- _TASK PROMPT_: Reproduce the whole listing word for word. Leave every image out.

- _RECORDS PROVIDED_:
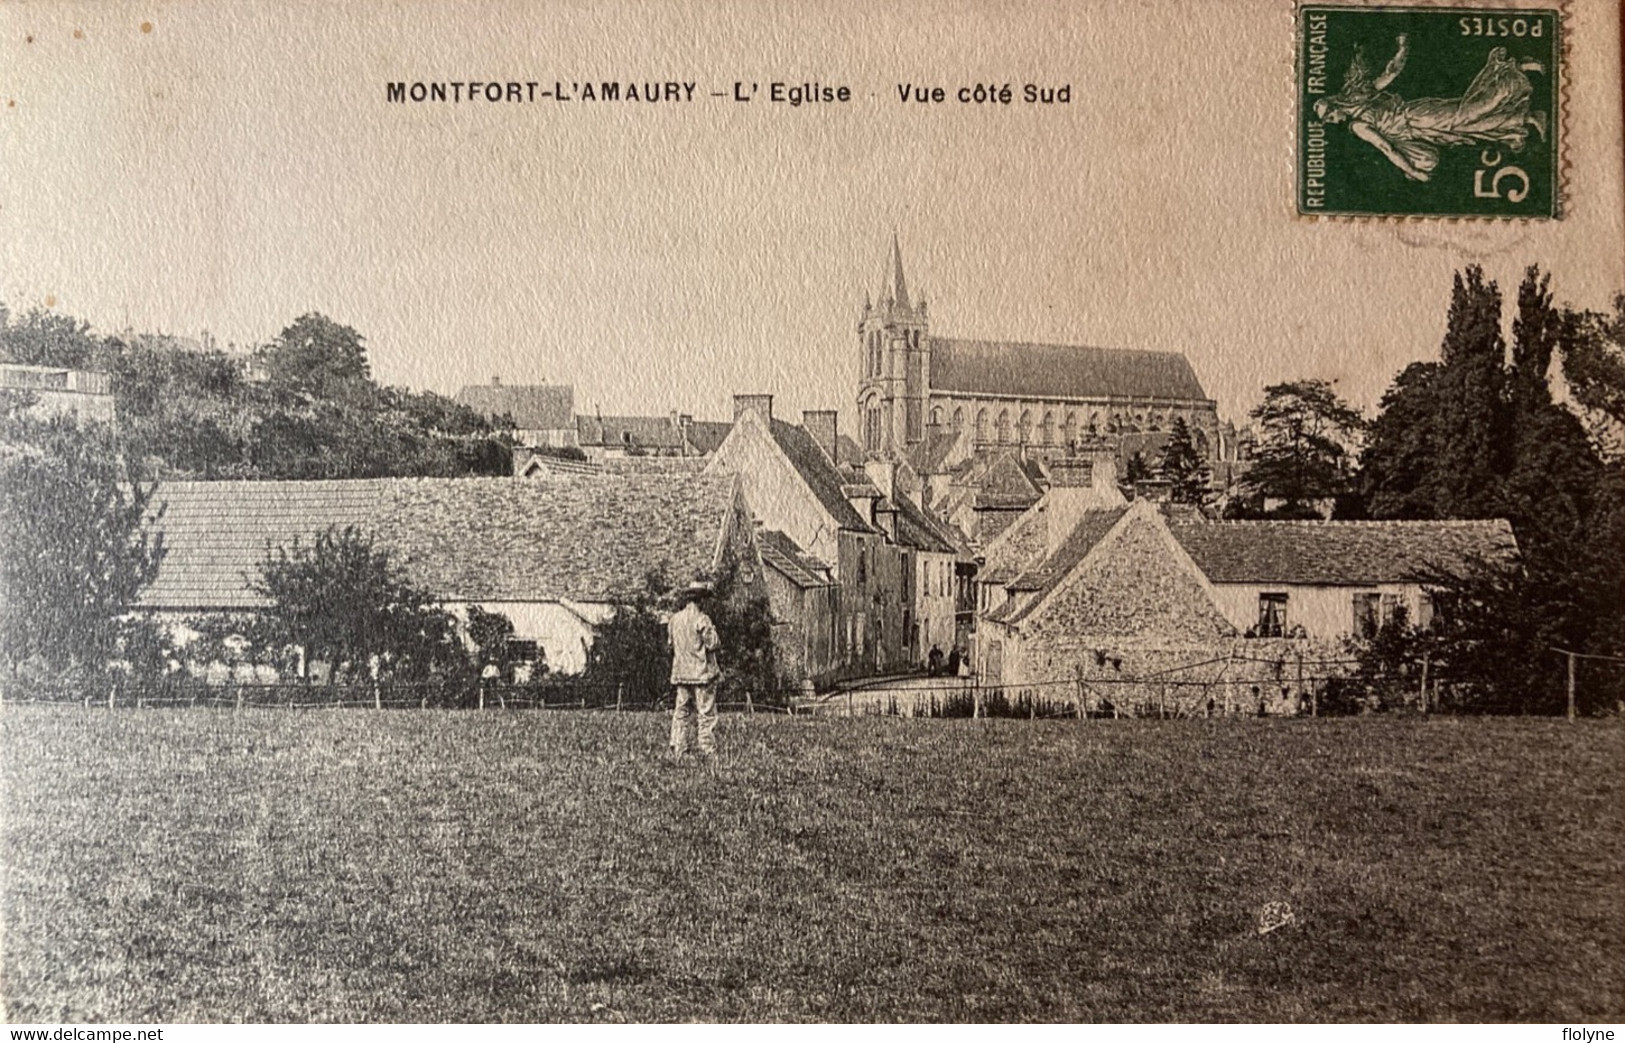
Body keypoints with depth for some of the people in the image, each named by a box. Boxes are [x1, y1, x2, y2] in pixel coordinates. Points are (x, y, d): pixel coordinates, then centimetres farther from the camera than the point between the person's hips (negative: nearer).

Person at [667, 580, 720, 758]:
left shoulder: (674, 619, 7)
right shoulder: (701, 619, -13)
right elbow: (712, 643, -14)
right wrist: (712, 630, 3)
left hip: (680, 671, 6)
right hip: (701, 672, -6)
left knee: (681, 711, 10)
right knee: (705, 713, -1)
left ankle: (678, 748, 7)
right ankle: (707, 749, -2)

- _EXPECTED ANSWER_:
Body keypoints with depth for some of the people in the image, each named by a box. Boxes are [x1, y1, x2, y2] in pixel coordinates. Points are (x, y, d): pixel coordinates, then centimetres farther from the camera than the point between the person's hips (negative: nearer).

Person at [667, 580, 720, 758]:
left shoulder: (674, 619, 7)
right shoulder: (701, 619, -13)
right elbow: (712, 643, -14)
right wrist: (712, 630, 3)
left hip: (680, 671, 6)
right hip: (701, 672, -6)
left knee: (681, 711, 10)
right knee: (705, 713, -1)
left ankle: (678, 748, 7)
right ankle: (707, 749, -2)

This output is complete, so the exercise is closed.